### Work item A
Output the passage of the 38th Infantry Division text from "- Campaigns: New" to "Star-1,283; Air Medal-66.", copied word for word.
### Work item B
Summarize the 38th Infantry Division text in two sentences.

2nd Battalion of the 151st Infantry, along with elements from the Cannon and anti-tank companies, moved to Corregidor, 24 February, to clear the remaining Japanese defenders from the Rock. The same battalion assaulted and captured Caballo Island, 27 March, and Fort Drum on El Fraile Island, 13 April. 1st Battalion 151st Infantry captured Carabao Island on 16 April. Supporting operations in March included a major push against dug-in Japanese defenders in the mountainous terrain between Fort Stotsenburg and Mount Pinatubo by the 38th Division Advance (consisting of the 149th Regimental Combat Team (RCT), the 169th RCT, and all the 38th Division's artillery). Once the enemy was broken, combat elements of the 152nd Infantry pushed north from San Felipe to Palauig Bay and east from Botolan along the Capas Trail cutting the enemy's withdrawal route.

The Division moved to the area east of Manila, 1 May, and attacked enemy forces behind the Shimbu Line. By 30 June effective enemy opposition had been broken, although the division remained engaged in active combat operations until 14 August 1945 when President Harry S. Truman announced Japan's acceptance of the Potsdam Declaration and unconditional surrender. As of 14 August 1945, the 38th Infantry Division had completed an unbroken stretch of 198 consecutive days in combat, officially killing 26,469 enemy combatants, and taking 1411 Japanese prisoners. Although officially not "engaged in major combat" after 14 August, elements of the division continued to mop up Japanese stragglers in the Luzon area (who usually resisted to the death), until the signing of the VJ Day surrender documents on 2 September 1945. Even after VJ Day, the division's combat outposts continued to net prisoners until the division was officially relieved on 5 October 1945. In the final tally, the 38th Infantry Division fought against more than 80,000 Japanese, killing 26,732 and ultimately taking more than 13,000 prisoners. For its swift clearing of the Bataan peninsula in 19 days of bloody combat, division commander Major General William C. Chase, ordered that the division would be known as the "Avengers of Bataan", a tribute often attributed to General Douglas MacArthur.

==== Casualties ====
- Total battle casualties: 3,464
- Killed in action: 645
- Wounded in action: 2,814
- Missing in action: 5

==== Statistics ====
- Ordered into federal service: 17 January 1941 (National Guard Division from Indiana, Kentucky, and West Virginia).
- Overseas: 3 January 1944.
- Campaigns: New Guinea, Southern Philippines, Luzon.
- Distinguished Unit Citations: 1.
- Awards: MH -1; Distinguished Service Cross (United States)-6; Distinguished Service Medal (United States)-1; Silver Star-225; Legion of Merit-9; Silver Star-25; Bronze Star-1,283; Air Medal-66.
- Commanders: Maj. Gen. Robert H. Tyndall (January–April 1941), Maj. Gen. Daniel I. Sultan (April 1941 – April 1942), Maj. Gen. Henry L. L. Jones (April 1942 – February 1945), Maj. Gen. William C. Chase (February–July 1945), Maj. Gen. Frederick A. Irving (August 1945 to inactivation).
- Returned to U.S.: 30 October 1945.
- Inactivated: 10 November 1945 at Camp Anza, California.

=== Cold War ===
After the end of World War II, the 38th Infantry Division briefly remained in the Philippines pending a decision as to whether or not the division would remain on occupation duty. Instead, the division was alerted on 15 September 1945 that it was to return to the United States and demobilize. Major General Irving and key staffers flew from Manila, while the bulk of the division elements sailed from the Philippines beginning in October. The 38th Infantry Division was directed to Camp Anza, California, for final demobilization and inactivation, which was completed on 9 November 1945.

### Available data
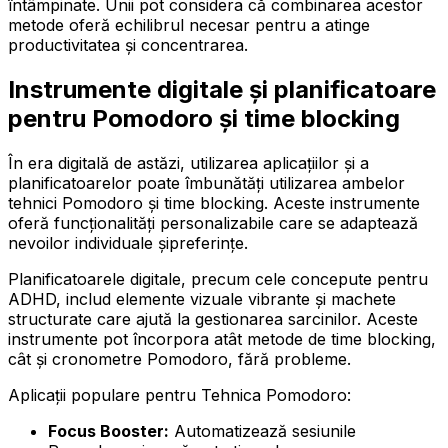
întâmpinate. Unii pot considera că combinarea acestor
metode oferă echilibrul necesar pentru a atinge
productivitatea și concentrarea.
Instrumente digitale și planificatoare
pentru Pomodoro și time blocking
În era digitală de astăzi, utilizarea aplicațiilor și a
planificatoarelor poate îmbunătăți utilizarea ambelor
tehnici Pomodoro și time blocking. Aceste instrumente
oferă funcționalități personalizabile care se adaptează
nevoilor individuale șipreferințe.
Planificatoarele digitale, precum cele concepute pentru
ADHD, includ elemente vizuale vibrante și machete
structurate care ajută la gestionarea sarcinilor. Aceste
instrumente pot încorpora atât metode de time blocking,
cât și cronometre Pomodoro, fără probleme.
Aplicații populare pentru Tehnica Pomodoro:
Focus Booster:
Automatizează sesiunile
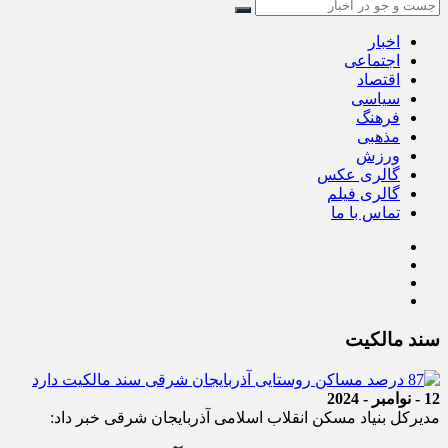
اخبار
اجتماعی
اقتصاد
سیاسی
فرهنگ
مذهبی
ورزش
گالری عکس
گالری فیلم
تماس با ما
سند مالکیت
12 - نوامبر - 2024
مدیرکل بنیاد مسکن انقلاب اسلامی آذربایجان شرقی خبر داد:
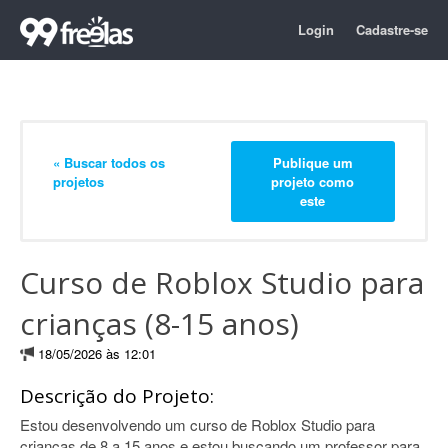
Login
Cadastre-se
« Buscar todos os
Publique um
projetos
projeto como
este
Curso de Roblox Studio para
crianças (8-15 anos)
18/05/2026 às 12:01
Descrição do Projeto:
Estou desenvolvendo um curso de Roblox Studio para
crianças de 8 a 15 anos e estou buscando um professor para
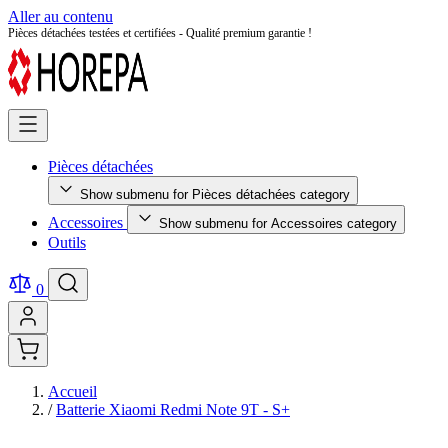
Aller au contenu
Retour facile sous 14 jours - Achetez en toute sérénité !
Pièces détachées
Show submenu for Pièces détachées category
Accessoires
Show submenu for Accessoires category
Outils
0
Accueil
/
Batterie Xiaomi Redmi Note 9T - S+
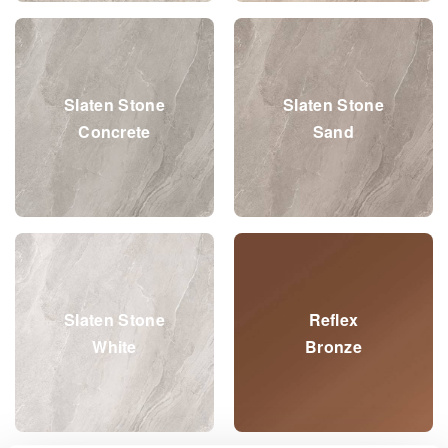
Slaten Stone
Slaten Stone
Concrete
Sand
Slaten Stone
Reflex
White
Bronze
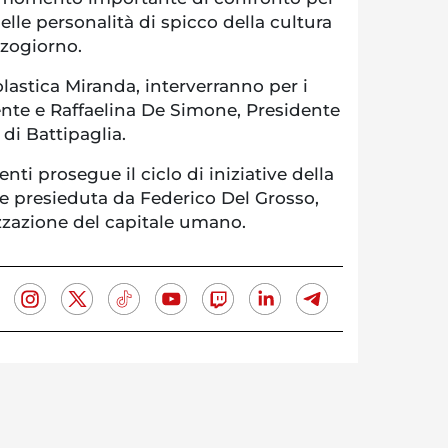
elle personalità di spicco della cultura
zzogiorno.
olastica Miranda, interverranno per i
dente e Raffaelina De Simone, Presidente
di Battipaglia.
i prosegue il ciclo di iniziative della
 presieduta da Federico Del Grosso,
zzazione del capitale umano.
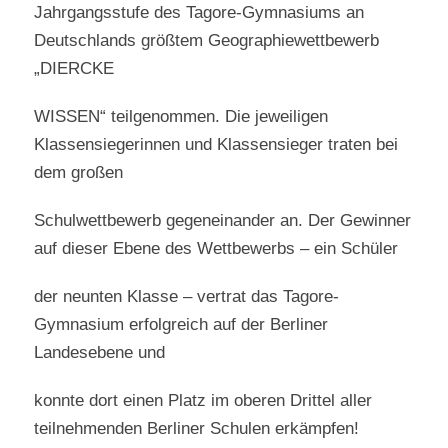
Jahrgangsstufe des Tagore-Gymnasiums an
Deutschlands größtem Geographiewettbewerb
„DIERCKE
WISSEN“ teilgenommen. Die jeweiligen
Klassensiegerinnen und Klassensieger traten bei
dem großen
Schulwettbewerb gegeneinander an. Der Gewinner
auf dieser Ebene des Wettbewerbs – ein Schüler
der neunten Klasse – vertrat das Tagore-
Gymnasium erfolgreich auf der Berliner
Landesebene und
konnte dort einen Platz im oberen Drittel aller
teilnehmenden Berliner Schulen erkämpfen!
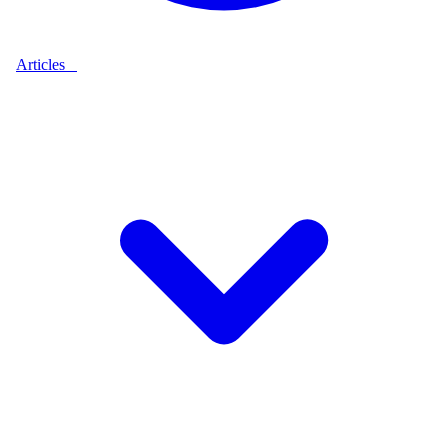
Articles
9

...

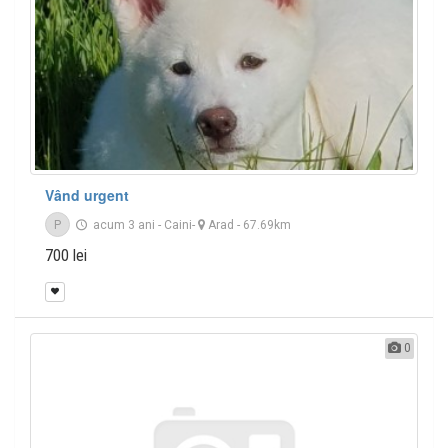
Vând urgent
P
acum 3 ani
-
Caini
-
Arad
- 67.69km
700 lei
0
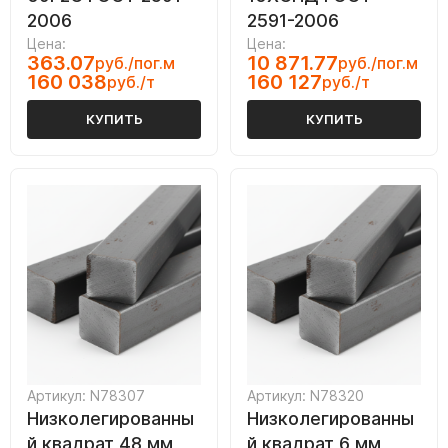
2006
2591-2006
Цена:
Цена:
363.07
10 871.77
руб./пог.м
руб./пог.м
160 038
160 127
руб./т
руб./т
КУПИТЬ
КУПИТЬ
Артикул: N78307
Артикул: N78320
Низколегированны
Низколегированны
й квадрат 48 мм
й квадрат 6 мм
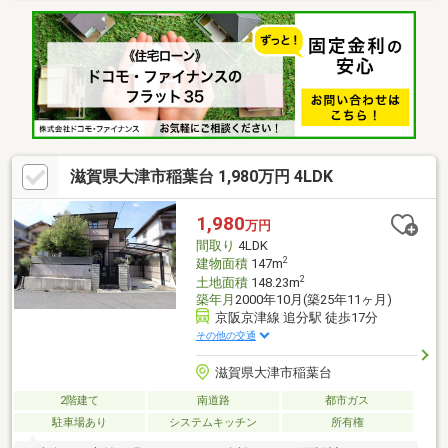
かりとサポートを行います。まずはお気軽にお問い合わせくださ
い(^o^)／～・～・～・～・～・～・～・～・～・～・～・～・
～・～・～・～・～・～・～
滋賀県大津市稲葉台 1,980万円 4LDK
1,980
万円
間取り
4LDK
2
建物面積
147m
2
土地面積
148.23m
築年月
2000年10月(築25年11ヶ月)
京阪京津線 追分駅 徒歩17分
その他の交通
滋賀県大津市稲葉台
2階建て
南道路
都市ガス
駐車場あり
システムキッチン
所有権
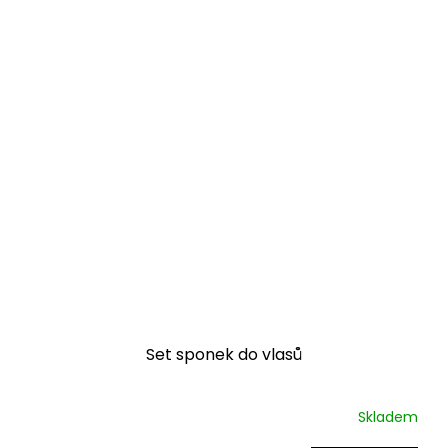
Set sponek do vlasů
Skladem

--

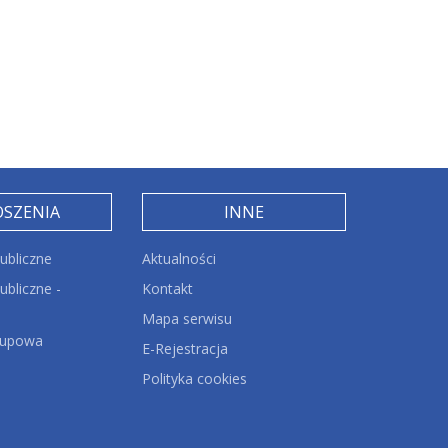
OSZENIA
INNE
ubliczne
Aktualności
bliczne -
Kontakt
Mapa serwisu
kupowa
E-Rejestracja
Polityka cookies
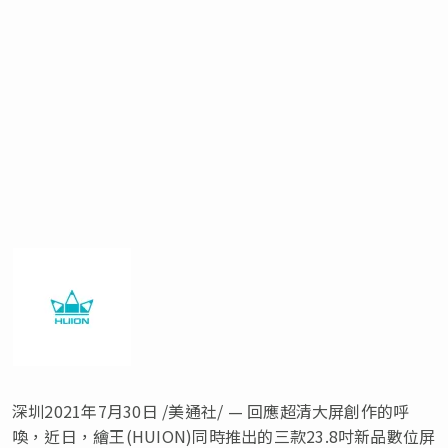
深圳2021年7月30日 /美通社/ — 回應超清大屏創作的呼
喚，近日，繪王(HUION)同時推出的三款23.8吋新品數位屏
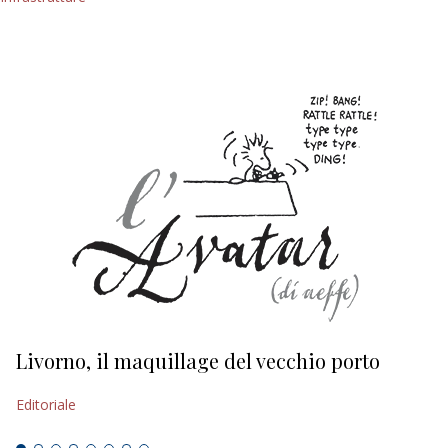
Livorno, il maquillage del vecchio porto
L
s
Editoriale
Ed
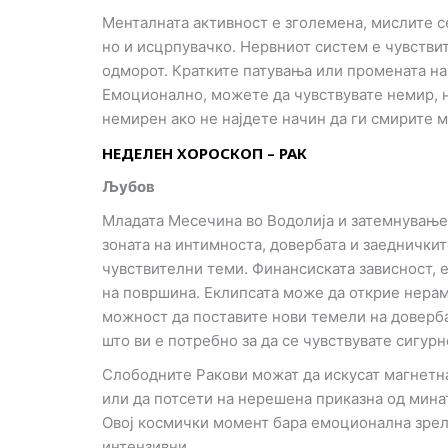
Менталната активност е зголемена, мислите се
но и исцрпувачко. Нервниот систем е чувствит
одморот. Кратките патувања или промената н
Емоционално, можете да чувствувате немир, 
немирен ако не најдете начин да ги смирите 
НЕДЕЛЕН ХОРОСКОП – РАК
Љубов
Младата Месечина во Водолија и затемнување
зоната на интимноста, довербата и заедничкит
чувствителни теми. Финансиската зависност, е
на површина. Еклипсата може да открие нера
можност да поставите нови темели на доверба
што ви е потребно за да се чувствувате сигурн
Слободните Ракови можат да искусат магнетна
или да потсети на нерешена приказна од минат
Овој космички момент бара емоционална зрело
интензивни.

### Response area A
- Campaigns: New Guinea, Southern Philippines, Luzon.
- Distinguished Unit Citations: 1.
- Awards: MH -1; Distinguished Service Cross (United States)-6; Distinguished Service Medal (United States)-1; Silver Star-225; Legion of Merit-9; Silver Star-25; Bronze Star-1,283; Air Medal-66.

### Response area B
Between February and April, battalions of the 151st Infantry cleared Corregidor and captured Caballo Island, Fort Drum, and Carabao Island, and from 1 May the division attacked enemy forces behind the Shimbu Line east of Manila. By 14 August 1945 it had completed 198 consecutive days in combat, and after the war it returned to the United States and was demobilized and inactivated at Camp Anza, California.